Task instructions – Only the lines from the start of the data through the line containing "16/05/2019 at 8:18 PM" should be written out, exactly as they are, with both ends included and the pictures left out.

Saved data entries

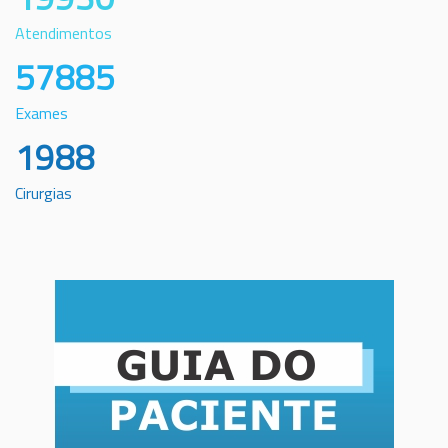
Atendimentos
57885
Exames
1988
Cirurgias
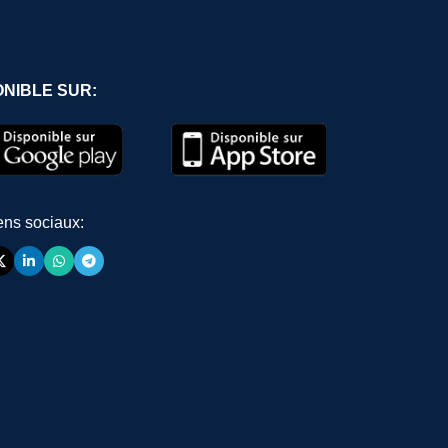
ONIBLE SUR:
ens sociaux:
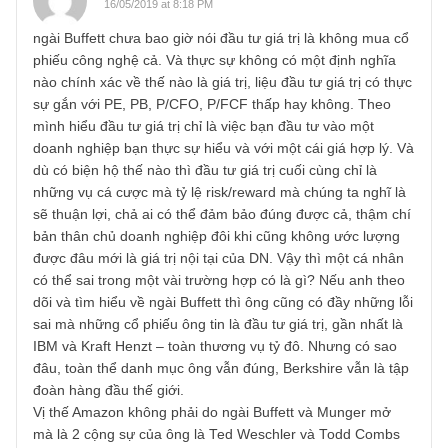
hoàn toàn có thể đạt mức 20%-30% CAGR nhờ mở rộng r
toàn cầu, góp phần giúp vốn cổ phần của cổ đông gấp đôi
sau mỗi 3-5 năm. Và đó một phần cũng là lý do ngài Buffet
tin tưởng các cộng sự của mình lựa chọn đúng.
Chúng tôi trả lời vậy hi vọng anh đã hiểu rõ và thỏa mãn
hơn rồi, chúc anh một cuối tuần yên bình và hạnh phúc b
gia đình!
S.A.F.E team
REPLY
dương quý
16/05/2019 at 8:18 PM
ngài Buffett chưa bao giờ nói đầu tư giá trị là không mua c
phiếu công nghệ cả. Và thực sự không có một định nghĩa
nào chính xác về thế nào là giá trị, liệu đầu tư giá trị có th
sự gắn với PE, PB, P/CFO, P/FCF thấp hay không. Theo
mình hiểu đầu tư giá trị chỉ là việc bạn đầu tư vào một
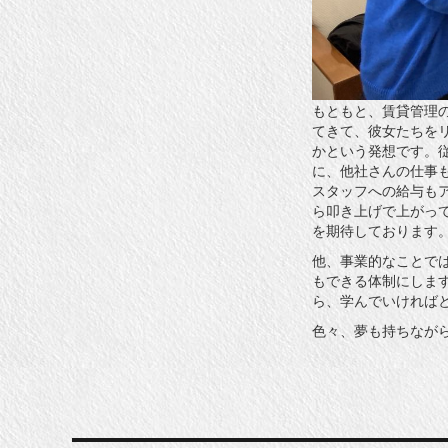
もともと、賃貸管理
てきて、彼女たちを
かという発想です。
に、他社さんの仕事
スタッフへの給与も
ら叩き上げで上がっ
を期待しております
他、事業的なことで
もできる体制にしま
ら、学んでいければ
色々、夢も持ちなが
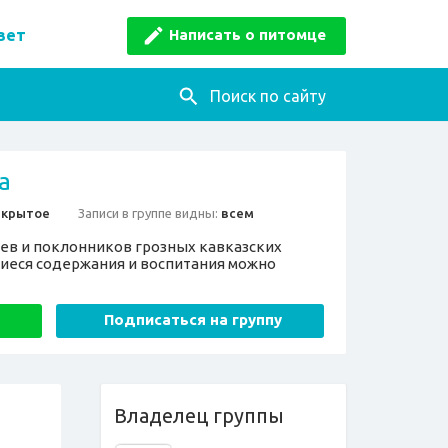
Написать о питомце
вет
Поиск по сайту
а
ткрытое
Записи в группе видны:
всем
ев и поклонников грозных кавказских
щиеся содержания и воспитания можно
Подписаться на группу
Владелец группы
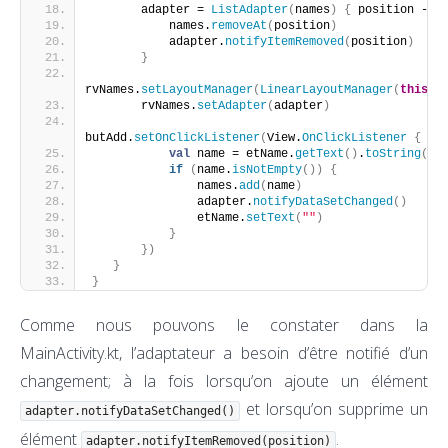
       adapter = 
ListAdapter
(
names
)
{
 position -
>
           names.
removeAt
(
position
)
           adapter.
notifyItemRemoved
(
position
)
}
rvNames.
setLayoutManager
(
LinearLayoutManager
(
this
))
       rvNames.
setAdapter
(
adapter
)
butAdd.
setOnClickListener
(
View.
OnClickListener
{
val
 name = etName.
getText
()
.
toString
()
if
(
name.
isNotEmpty
())
{
               names.
add
(
name
)
               adapter.
notifyDataSetChanged
()
               etName.
setText
(
""
)
}
})
}
}
Comme nous pouvons le constater dans la
MainActivity.kt, l’adaptateur a besoin d’être notifié d’un
changement; à la fois lorsqu’on ajoute un élément
et lorsqu’on supprime un
adapter.notifyDataSetChanged()
élément
.
adapter.notifyItemRemoved(position)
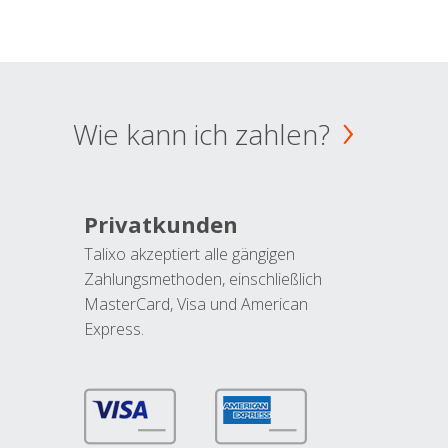
Wie kann ich zahlen?
Privatkunden
Talixo akzeptiert alle gängigen
Zahlungsmethoden, einschließlich
MasterCard, Visa und American
Express.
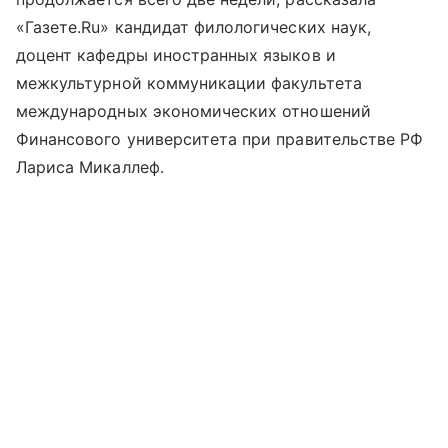
«Газете.Ru» кандидат филологических наук,
доцент кафедры иностранных языков и
межкультурной коммуникации факультета
международных экономических отношений
Финансового университета при правительстве РФ
Лариса Микаллеф.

Solution to this task –
Atendimentos
57885
Exames
1988
Cirurgias
ONIBLE SUR:
ens sociaux:
hoàn toàn có thể đạt mức 20%-30% CAGR nhờ mở rộng r
toàn cầu, góp phần giúp vốn cổ phần của cổ đông gấp đôi
sau mỗi 3-5 năm. Và đó một phần cũng là lý do ngài Buffet
tin tưởng các cộng sự của mình lựa chọn đúng.
Chúng tôi trả lời vậy hi vọng anh đã hiểu rõ và thỏa mãn
hơn rồi, chúc anh một cuối tuần yên bình và hạnh phúc b
gia đình!
S.A.F.E team
REPLY
dương quý
16/05/2019 at 8:18 PM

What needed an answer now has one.